**Directives:**
**A.** From the guide on repatriating profits in Nepal, list every entitlement that FITTA 2019 gives foreign investors, by its bolded name.
**B.** Carry on the guide on repatriating profits in Nepal, starting right after its last line.

**Text section:**
------------------------------------------------------------------------
Nepal Accouting

Repatriation of Profits in Nepal: What Foreign Investors Need to Know

Vijay Shrestha
Vijay Shrestha Dec 25, 2024 3:19:49 PM 3 min read
Nepal Accounting Firm

For foreign investors establishing a company in Nepal, understanding the intricacies of profit repatriation is crucial. Securing approvals from Nepal Rastra Bank (NRB), adhering to local taxation policies, and maintaining compliant financial records under the Foreign Investment and Technology Transfer Act (FITTA) 2019 are just a few steps in a process designed to ensure transparency and control over outbound capital flows. This guide delves into the legal framework, documentation requirements, and best practices for repatriating profits, dividends, and other returns from your Nepal-based enterprise.


1. Legal Framework Governing Profit Repatriation in Nepal

1.1 Foreign Investment and Technology Transfer Act (FITTA) 2019

Under FITTA 2019, foreign investors are entitled to:

  • Full Repatriation of Profits: Post-tax earnings and dividends can be transferred abroad once relevant clearances are obtained.
  • Repatriation of Capital Gains: Realised gains from share transfers or liquidation can be repatriated subject to capital gains tax and regulatory approvals.
  • Loan Repayment and Interest Transfers: External commercial borrowings and associated interest payments can be remitted to the lender’s home country following due process.

1.2 Role of Nepal Rastra Bank (NRB)

As Nepal’s central bank, NRB ensures:

  • Foreign Exchange Control: Monitoring inbound and outbound forex transactions.
  • Approval for Outward Remittances: Companies must secure NRB clearance to repatriate dividends, interest payments, and equity funds.
------------------------------------------------------------------------
**Information supplied:**

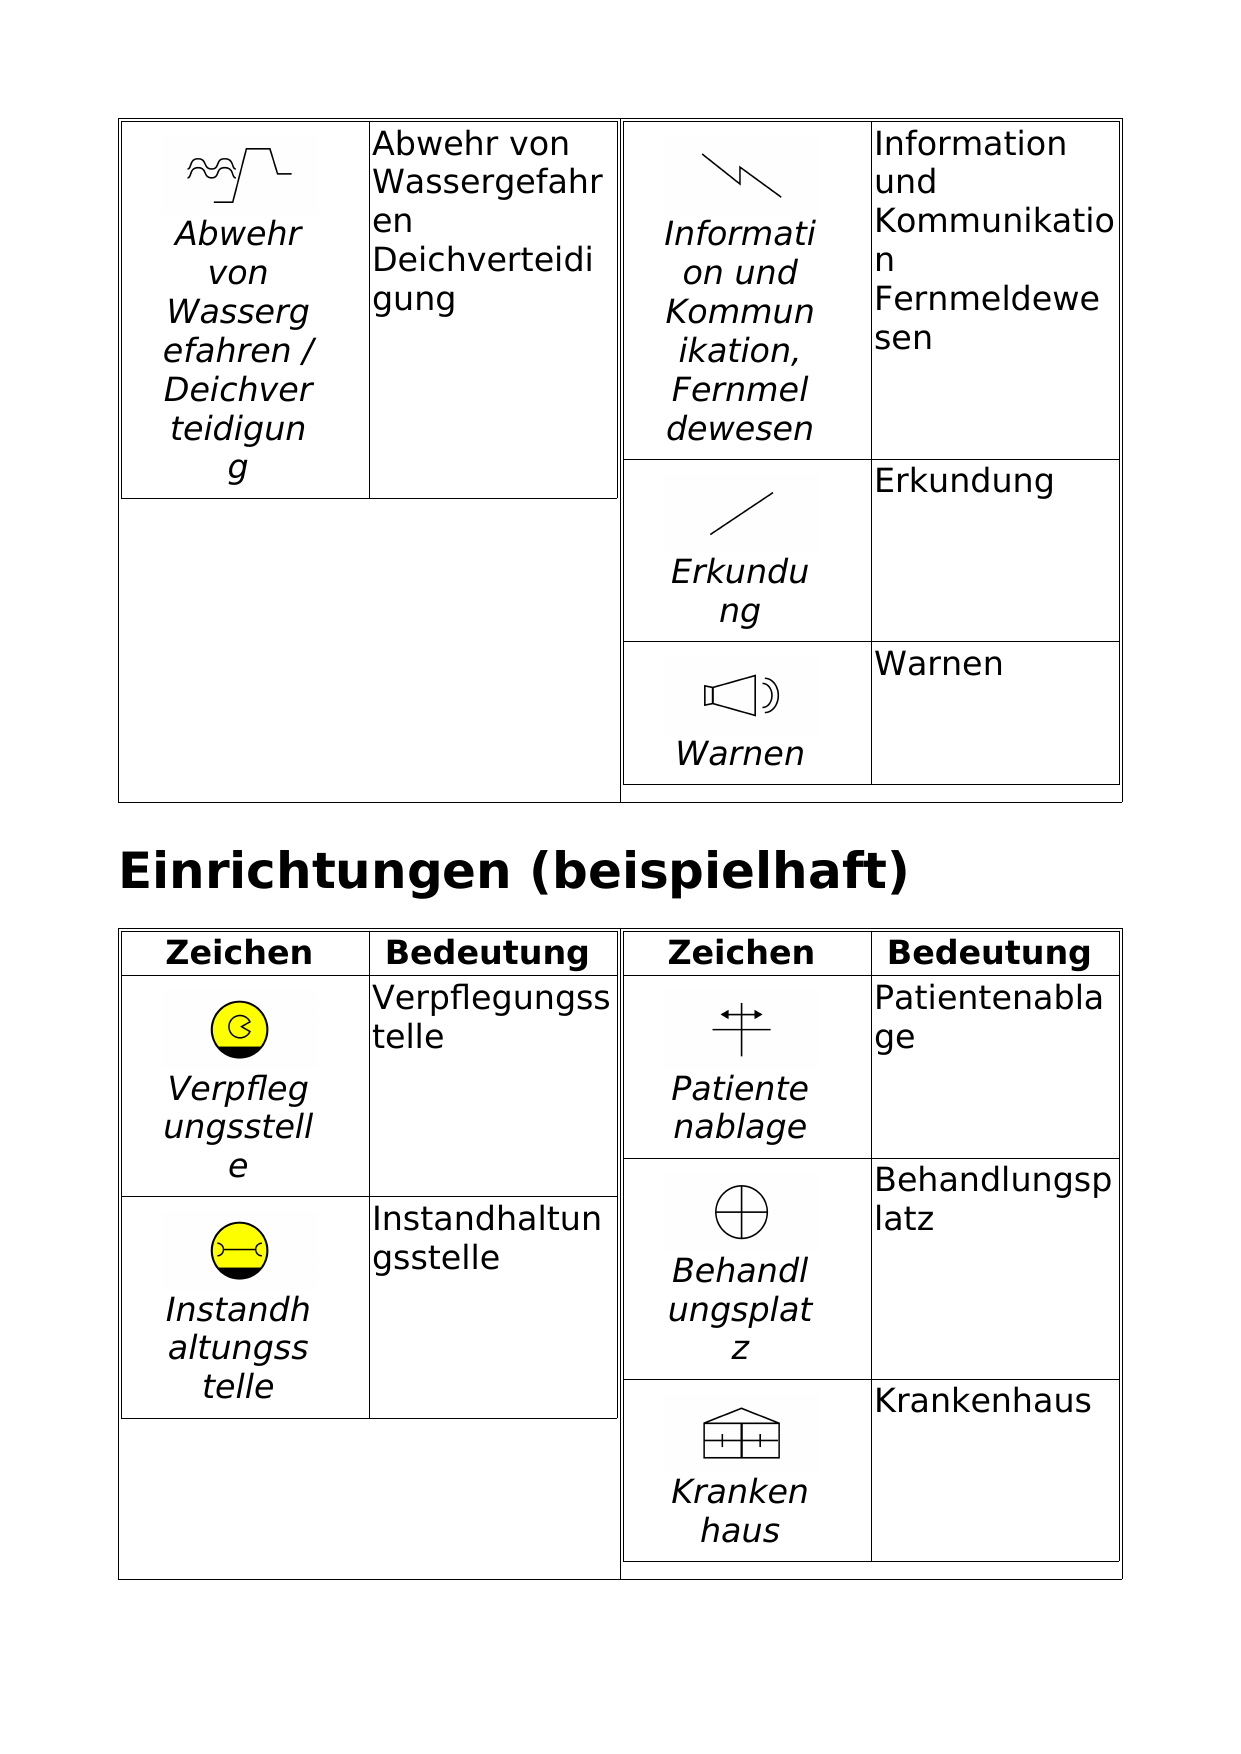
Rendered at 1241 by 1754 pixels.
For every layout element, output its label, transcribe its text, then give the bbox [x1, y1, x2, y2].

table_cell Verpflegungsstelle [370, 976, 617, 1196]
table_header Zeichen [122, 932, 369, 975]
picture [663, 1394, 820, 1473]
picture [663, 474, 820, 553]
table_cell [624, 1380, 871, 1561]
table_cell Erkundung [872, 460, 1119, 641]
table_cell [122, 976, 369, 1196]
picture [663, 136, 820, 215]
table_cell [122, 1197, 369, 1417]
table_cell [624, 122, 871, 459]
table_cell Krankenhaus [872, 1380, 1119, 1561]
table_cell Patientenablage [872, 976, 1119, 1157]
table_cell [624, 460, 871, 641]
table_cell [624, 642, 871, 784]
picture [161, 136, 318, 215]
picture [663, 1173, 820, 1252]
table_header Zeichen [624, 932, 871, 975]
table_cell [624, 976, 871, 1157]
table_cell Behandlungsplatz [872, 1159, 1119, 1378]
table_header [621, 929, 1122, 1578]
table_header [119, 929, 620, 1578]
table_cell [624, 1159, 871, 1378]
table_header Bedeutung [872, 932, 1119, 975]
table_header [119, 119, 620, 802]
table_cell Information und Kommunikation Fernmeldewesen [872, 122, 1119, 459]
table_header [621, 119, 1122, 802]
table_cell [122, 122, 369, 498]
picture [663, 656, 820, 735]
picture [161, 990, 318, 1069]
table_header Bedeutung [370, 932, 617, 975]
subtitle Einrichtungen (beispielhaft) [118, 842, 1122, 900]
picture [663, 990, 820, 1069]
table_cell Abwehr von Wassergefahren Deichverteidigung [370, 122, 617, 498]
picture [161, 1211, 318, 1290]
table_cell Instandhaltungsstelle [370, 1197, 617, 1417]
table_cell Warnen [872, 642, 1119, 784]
------------------------------------------------------------------------
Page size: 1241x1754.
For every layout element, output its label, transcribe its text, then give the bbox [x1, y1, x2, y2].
------------------------------------------------------------------------
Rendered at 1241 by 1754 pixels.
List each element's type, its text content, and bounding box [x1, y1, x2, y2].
------------------------------------------------------------------------
**Expected results:**
**A.**
Full Repatriation of Profits
Repatriation of Capital Gains
Loan Repayment and Interest Transfers

**B.**
  • Periodic Reporting: NRB requires disclosures on loan repayments, equity changes, and net profit distributions to ensure compliance with monetary regulations.

2. Steps to Repatriate Profits

2.1 Obtain Tax Clearance

Before initiating any outbound fund transfer:

  1. Corporate Tax Settlement: Ensure all corporate income tax, withholding tax, and VAT (if applicable) are fully paid.
  2. Tax Clearance Certificate: Issued by the Inland Revenue Department (IRD), this document confirms there are no outstanding tax liabilities.

2.2 Prepare Financial Statements

  • Audited Financials: Repatriation requests hinge on annual audited accounts that comply with Nepal Financial Reporting Standards (NFRS).
  • Board Resolutions: For dividend or interest payouts, your board must authorize the specific amount and timeline of remittances.

2.3 Lodge Application with NRB

Submit:

  • Tax Clearance Certificate from IRD.
  • Audited Balance Sheet and Profit & Loss Statement.
  • Supporting Documents: Dividend declaration letter, details of foreign shareholders or lenders, and bank references.

NRB reviews the documentation to ensure compliance with FITTA 2019, Companies Act 2006, and any sector-specific laws. Once approved, the central bank issues a clearance letter.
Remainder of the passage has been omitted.